Por Isabel Blondet --------
Estou cada vez mais convencida de que vivemos a decadência da nossa civilização. Os sinais que hoje observamos parecem-se demasiado com aqueles que acompanharam a decomposição de antigos impérios e anunciaram o fim de uma era: a perda de valores morais, a teatralização do poder, a banalização da verdade, a erosão das instituições, a confusão entre o espetáculo e a política.

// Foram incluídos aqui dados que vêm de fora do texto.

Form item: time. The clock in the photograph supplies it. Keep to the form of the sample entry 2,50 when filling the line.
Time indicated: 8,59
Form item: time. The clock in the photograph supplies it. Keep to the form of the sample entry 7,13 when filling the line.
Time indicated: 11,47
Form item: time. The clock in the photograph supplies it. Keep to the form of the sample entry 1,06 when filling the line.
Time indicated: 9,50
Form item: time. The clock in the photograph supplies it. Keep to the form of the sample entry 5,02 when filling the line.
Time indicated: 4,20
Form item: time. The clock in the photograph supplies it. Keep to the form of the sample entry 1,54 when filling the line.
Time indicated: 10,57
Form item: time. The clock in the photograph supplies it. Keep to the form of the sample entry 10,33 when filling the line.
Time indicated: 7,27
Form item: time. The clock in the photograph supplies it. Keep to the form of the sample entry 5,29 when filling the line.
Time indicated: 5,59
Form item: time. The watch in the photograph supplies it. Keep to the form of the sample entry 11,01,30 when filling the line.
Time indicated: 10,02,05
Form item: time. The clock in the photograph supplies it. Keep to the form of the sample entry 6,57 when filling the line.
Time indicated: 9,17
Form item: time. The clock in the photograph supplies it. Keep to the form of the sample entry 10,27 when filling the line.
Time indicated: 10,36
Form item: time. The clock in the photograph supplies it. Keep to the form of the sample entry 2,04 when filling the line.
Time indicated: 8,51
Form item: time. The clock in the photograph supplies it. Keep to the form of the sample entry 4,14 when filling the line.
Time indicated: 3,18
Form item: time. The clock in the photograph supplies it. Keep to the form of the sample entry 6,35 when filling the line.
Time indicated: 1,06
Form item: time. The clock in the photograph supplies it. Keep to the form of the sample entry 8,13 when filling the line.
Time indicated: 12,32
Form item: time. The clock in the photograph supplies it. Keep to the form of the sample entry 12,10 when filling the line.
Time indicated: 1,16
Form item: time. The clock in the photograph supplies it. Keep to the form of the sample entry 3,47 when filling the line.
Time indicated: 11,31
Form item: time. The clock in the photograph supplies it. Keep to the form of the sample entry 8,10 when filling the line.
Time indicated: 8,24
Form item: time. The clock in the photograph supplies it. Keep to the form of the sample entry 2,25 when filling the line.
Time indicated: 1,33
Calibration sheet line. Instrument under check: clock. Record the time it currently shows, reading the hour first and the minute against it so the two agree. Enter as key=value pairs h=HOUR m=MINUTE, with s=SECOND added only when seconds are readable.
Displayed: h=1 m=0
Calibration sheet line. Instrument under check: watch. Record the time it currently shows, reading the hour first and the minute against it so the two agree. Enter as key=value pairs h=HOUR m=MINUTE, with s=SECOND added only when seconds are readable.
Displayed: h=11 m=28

As analogias entre Nero e Trump são particularmente reveladoras e surpreende que não sejam mencionadas com maior frequência. Nero transformou o exercício do poder em um espetáculo: concebeu-se como um artista inspirado pelas forças divinas e usou o governo de Roma como palco para exibir sua grandeza, obter bajulação e alimentar sua popularidade. Trump, por seu lado, transferiu para o palco político o personagem que ele próprio tinha criado em programas de telerrealidade — o do magnata feito a si mesmo, bem sucedido e omnipotente. Ambos histriônicos até a caricatura apagaram a fronteira entre liderança política e farsa. Com traços evidentes de patologia narcisista, os dois manipularam as massas através de uma ligação emocional e direta com "o povo", iludindo deliberadamente as elites tradicionais. Nero organizava jogos e shows em coliseus e circos; Trump, concentrações multidinárias e transmissões televisivas. Ambos se apresentavam aos seus seguidores como líderes infalíveis, provedores de justiça e, ao mesmo tempo, vítimas dos seus opositores e do estabishment, que acusavam de corrupção.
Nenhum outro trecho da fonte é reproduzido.